The police asked us to wait and we waited. They said they wanted to talk to our leaders. By the time we waited, we were singing our mzabalazo songs. Suddenly the police they took out their shields and guns and started to fight us - not fighting with us because we were defenceless. We didn't fight them, they were only fighting us.I tried to run but one of the police pushed me and I fell on my knees. I tried to get up but he hit me very hard on the back of the head with something I didn't see. I fell hard on my face and lost my front teeth.

They took us to the police station with other comrades while we were injured, just like that. Later they released us because they were done with us. We tried to open a case, but we wre ignored, cause we are nothing to them.

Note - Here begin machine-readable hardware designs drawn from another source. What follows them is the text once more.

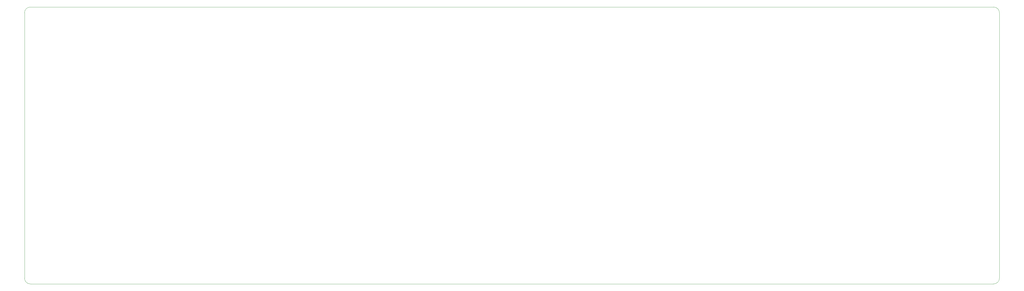
<source format=gm1>
G04 #@! TF.GenerationSoftware,KiCad,Pcbnew,(6.99.0-1912-g359c99991b)*
G04 #@! TF.CreationDate,2022-05-28T20:20:25+07:00*
G04 #@! TF.ProjectId,toxicdog69,746f7869-6364-46f6-9736-392e6b696361,1*
G04 #@! TF.SameCoordinates,Original*
G04 #@! TF.FileFunction,Profile,NP*
%FSLAX46Y46*%
G04 Gerber Fmt 4.6, Leading zero omitted, Abs format (unit mm)*
G04 Created by KiCad (PCBNEW (6.99.0-1912-g359c99991b)) date 2022-05-28 20:20:25*
%MOMM*%
%LPD*%
G01*
G04 APERTURE LIST*
G04 #@! TA.AperFunction,Profile*
%ADD10C,0.100000*%
G04 #@! TD*
G04 APERTURE END LIST*
D10*
X330994000Y-96520000D02*
X-3874000Y-96520000D01*
X332994000Y-2000000D02*
X332994000Y-94520000D01*
X-5874000Y-94520000D02*
G75*
G03*
X-3874000Y-96520000I1999999J-1D01*
G01*
X-3874000Y0D02*
X330994000Y0D01*
X330994000Y-96520000D02*
G75*
G03*
X332994000Y-94520000I0J2000000D01*
G01*
X-3874000Y0D02*
G75*
G03*
X-5874000Y-2000000I-1J-1999999D01*
G01*
X-5874000Y-94520000D02*
X-5874000Y-2000000D01*
X332994000Y-2000000D02*
G75*
G03*
X330994000Y0I-2000000J0D01*
G01*
M02*

</source>
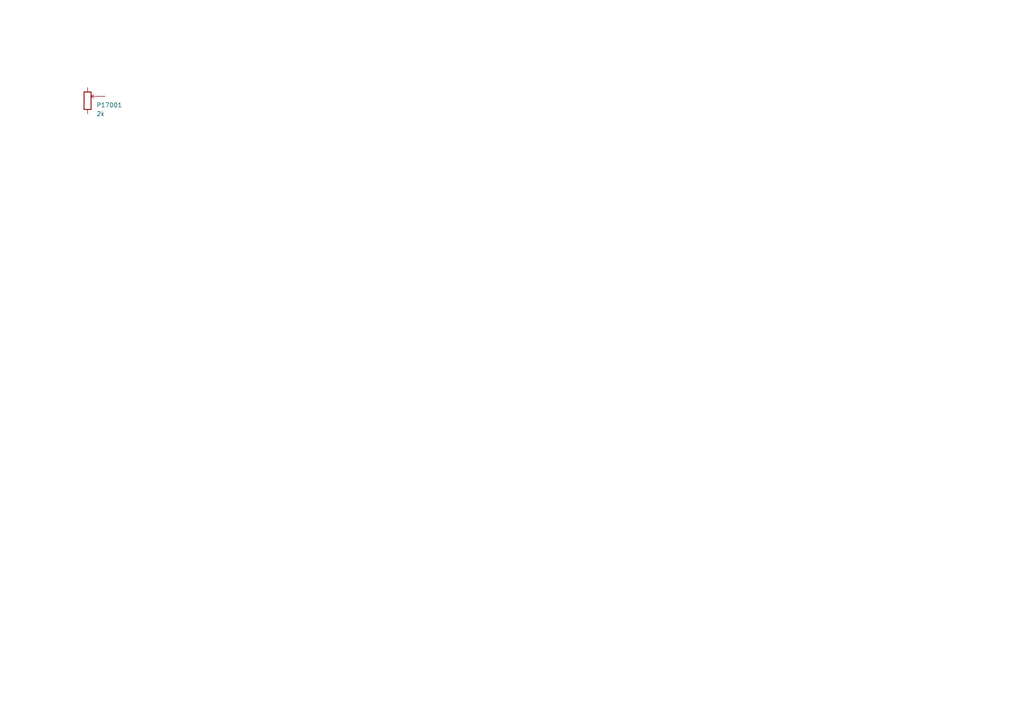
<source format=kicad_sch>
(kicad_sch
	(version 20231120)
	(generator "eeschema")
	(generator_version "8.0")
	(uuid "b90315f5-3b77-4cde-9026-e6bc7f621218")
	(paper "A4")
	(title_block
		(title "Lily KiCad Library test")
		(date "2024-07-03")
		(rev "1")
		(company "LilyTronics")
	)
	(lib_symbols
		(symbol "lily_symbols:pot_trim_2k_20%_125mW_3313j"
			(pin_numbers hide)
			(pin_names
				(offset 0) hide)
			(exclude_from_sim no)
			(in_bom yes)
			(on_board yes)
			(property "Reference" "P"
				(at 2.54 -5.08 0)
				(effects
					(font
						(size 1.27 1.27)
					)
					(justify left)
				)
			)
			(property "Value" "2k"
				(at 2.54 -7.62 0)
				(effects
					(font
						(size 1.27 1.27)
					)
					(justify left)
				)
			)
			(property "Footprint" "lily_footprints:pot_3313j"
				(at 0 -20.32 0)
				(effects
					(font
						(size 1.27 1.27)
					)
					(hide yes)
				)
			)
			(property "Datasheet" ""
				(at 0 -3.81 0)
				(effects
					(font
						(size 1.27 1.27)
					)
					(hide yes)
				)
			)
			(property "Description" ""
				(at 0 0 0)
				(effects
					(font
						(size 1.27 1.27)
					)
					(hide yes)
				)
			)
			(property "Revision" "1"
				(at 0 -15.24 0)
				(effects
					(font
						(size 1.27 1.27)
					)
					(hide yes)
				)
			)
			(property "Status" "Active"
				(at 0 -17.78 0)
				(effects
					(font
						(size 1.27 1.27)
					)
					(hide yes)
				)
			)
			(property "Manufacturer" "BOURNS"
				(at 0 -22.86 0)
				(effects
					(font
						(size 1.27 1.27)
					)
					(hide yes)
				)
			)
			(property "Manufacturer_ID" "3313J-1-202E"
				(at 0 -25.4 0)
				(effects
					(font
						(size 1.27 1.27)
					)
					(hide yes)
				)
			)
			(property "Lily_ID" "1919-10001"
				(at 0 -27.94 0)
				(effects
					(font
						(size 1.27 1.27)
					)
					(hide yes)
				)
			)
			(property "JLCPCB_ID" "C124620"
				(at 0 -30.48 0)
				(effects
					(font
						(size 1.27 1.27)
					)
					(hide yes)
				)
			)
			(property "JLCPCB_STATUS" "Extended"
				(at 0 -33.02 0)
				(effects
					(font
						(size 1.27 1.27)
					)
					(hide yes)
				)
			)
			(symbol "pot_trim_2k_20%_125mW_3313j_0_1"
				(rectangle
					(start -1.016 -6.35)
					(end 1.016 -1.27)
					(stroke
						(width 0.254)
						(type default)
					)
					(fill
						(type none)
					)
				)
				(polyline
					(pts
						(xy 1.016 -2.54) (xy 1.778 -3.048)
					)
					(stroke
						(width 0)
						(type default)
					)
					(fill
						(type none)
					)
				)
				(polyline
					(pts
						(xy 1.016 -2.54) (xy 1.778 -2.032)
					)
					(stroke
						(width 0)
						(type default)
					)
					(fill
						(type none)
					)
				)
			)
			(symbol "pot_trim_2k_20%_125mW_3313j_1_1"
				(pin passive line
					(at 0 0 270)
					(length 1.27)
					(name "~"
						(effects
							(font
								(size 1.27 1.27)
							)
						)
					)
					(number "1"
						(effects
							(font
								(size 1.27 1.27)
							)
						)
					)
				)
				(pin passive line
					(at 5.08 -2.54 180)
					(length 4.064)
					(name ""
						(effects
							(font
								(size 1.27 1.27)
							)
						)
					)
					(number "2"
						(effects
							(font
								(size 1.27 1.27)
							)
						)
					)
				)
				(pin passive line
					(at 0 -7.62 90)
					(length 1.27)
					(name "~"
						(effects
							(font
								(size 1.27 1.27)
							)
						)
					)
					(number "3"
						(effects
							(font
								(size 1.27 1.27)
							)
						)
					)
				)
			)
		)
	)
	(symbol
		(lib_id "lily_symbols:pot_trim_2k_20%_125mW_3313j")
		(at 25.4 25.4 0)
		(unit 1)
		(exclude_from_sim no)
		(in_bom yes)
		(on_board yes)
		(dnp no)
		(uuid "44014459-3a70-41f6-8628-3febc519f896")
		(property "Reference" "P17001"
			(at 27.94 30.48 0)
			(effects
				(font
					(size 1.27 1.27)
				)
				(justify left)
			)
		)
		(property "Value" "2k"
			(at 27.94 33.02 0)
			(effects
				(font
					(size 1.27 1.27)
				)
				(justify left)
			)
		)
		(property "Footprint" "lily_footprints:pot_3313j"
			(at 25.4 45.72 0)
			(effects
				(font
					(size 1.27 1.27)
				)
				(hide yes)
			)
		)
		(property "Datasheet" ""
			(at 25.4 29.21 0)
			(effects
				(font
					(size 1.27 1.27)
				)
				(hide yes)
			)
		)
		(property "Description" ""
			(at 25.4 25.4 0)
			(effects
				(font
					(size 1.27 1.27)
				)
				(hide yes)
			)
		)
		(property "Revision" "1"
			(at 25.4 40.64 0)
			(effects
				(font
					(size 1.27 1.27)
				)
				(hide yes)
			)
		)
		(property "Status" "Active"
			(at 25.4 43.18 0)
			(effects
				(font
					(size 1.27 1.27)
				)
				(hide yes)
			)
		)
		(property "Manufacturer" "BOURNS"
			(at 25.4 48.26 0)
			(effects
				(font
					(size 1.27 1.27)
				)
				(hide yes)
			)
		)
		(property "Manufacturer_ID" "3313J-1-202E"
			(at 25.4 50.8 0)
			(effects
				(font
					(size 1.27 1.27)
				)
				(hide yes)
			)
		)
		(property "Lily_ID" "1919-10001"
			(at 25.4 53.34 0)
			(effects
				(font
					(size 1.27 1.27)
				)
				(hide yes)
			)
		)
		(property "JLCPCB_ID" "C124620"
			(at 25.4 55.88 0)
			(effects
				(font
					(size 1.27 1.27)
				)
				(hide yes)
			)
		)
		(property "JLCPCB_STATUS" "Extended"
			(at 25.4 58.42 0)
			(effects
				(font
					(size 1.27 1.27)
				)
				(hide yes)
			)
		)
		(pin "3"
			(uuid "066930dc-1ca8-451a-9fda-274c42ec50f4")
		)
		(pin "2"
			(uuid "1bb0a022-6018-4e78-80b9-bc6afa3a0b5d")
		)
		(pin "1"
			(uuid "9cfb2e29-53e8-4fc3-9b36-709dbd0beab0")
		)
		(instances
			(project "kicad_lib_test"
				(path "/032b8f2d-5c08-4381-9e3a-c197ca84e3c5/df5553eb-bf24-4c44-9313-960a3e66f61a"
					(reference "P17001")
					(unit 1)
				)
			)
		)
	)
)
</source>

Toway when ever I see the police van I see no safety but enemies of the poor, bullies who do not have a conscience. The government is doing nothing about the police brutality in this country. If he can't (or won't) control the police as his own children then how can he meet the needs of the poor if he can't even defend them, if he can't even punish those cruel police? That's why I see no freedom for us poor people, I see no justice, no equal rights but only oppression for us. The must end.

All the poor people must unite and fight back in a strategic way. We are not "punching bags" to be beaten by those downpressors. People united will never be defeated.

*System Cele is 26. She lives in the Kennedy Road settlement. She was a co-editor of the 'Hear Our Cries Pamphlet' which contains letters to the Mayor and the President from children living in Kennedy Road and is on this website at http://abahlali.org/node/177 She has been an uMhlali from the very beginning. She is now unemployed but at the time of the March 2005 road blockade she was working night shift as a cleaner at the Sugar Mill Casino. She says that the cameras in the casino are always watching the cleaners - making sure that they don't steal, that they don't talk to the gamblers, that they don't dance a little bit if a song they like comes on. That morning she came straight from work under the camera to block the road with burning tyres - the action that lead to the formation of a movement with members from almost 40 settlements.